Copyright Kyle Cassidy

Samantha, Wheelock, North Dakota. “The boom has brought good and bad. For everybody here it’s brought good and bad. For jobs, I mean, I work at a convenience store and make a very, very nice salary to manage the store. It’s been a very good thing for me. For a lot of people coming here they’re finding what they’re looking for.”

Copyright Kyle Cassidy

Gregg Zart left the Pacific Northwest looking for work in the oil patch. He spent his first few days in Williston living in a dumpster and later became a YouTube celebrity with his updates about life in the Bakken.

Copyright Kyle Cassidy

Wheelock, North Dakota. Families from Utah moved to the Bakken to work in the oil industry.

Copyright Kyle Cassidy

Living in rough conditions in an isolated environment made for tight, if fleeting, communities. But since none of the workers were able to predict how long the boom would last, Cassidy said, most didn’t bother getting too invested in their lodgings. As a result, a lot of them didn’t look especially lived-in, particularly the barracks, which were, according to Cassidy, “almost clinically barren.” Indeed, home in North Dakota, for some of the workers Cassidy interviewed, was simply a place to catch a few precious hours of sleep before another long and grueling day in the field.

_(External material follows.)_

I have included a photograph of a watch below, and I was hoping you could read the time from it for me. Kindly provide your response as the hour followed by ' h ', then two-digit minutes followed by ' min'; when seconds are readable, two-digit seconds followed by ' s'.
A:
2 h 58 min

“There were some people who were practically monastic—they worked, they slept, they sent money home.”

Tioga, North Dakota. Waiting for work outside a series of portable housing units. Even at the height of the boom, work, particularly in trucking, could be irregular.

Copyright Kyle Cassidy

Larry, camp in Watford City, North Dakota. “This kind of lifestyle is just nothing new to us. But we are at an age now where our kids are all gone … so, why not come out here for a while and make some real money?” 

 

Copyright Kyle Cassidy

Valeria. Coffee stand at the entrance to a camp near Tioga, North Dakota. “I was only supposed to be here for a week or two. Since I didn’t have a plan, I thought I’d look around for a job. But all the jobs around were like 12 hours a day, six days a week. And I couldn’t do that with my son.”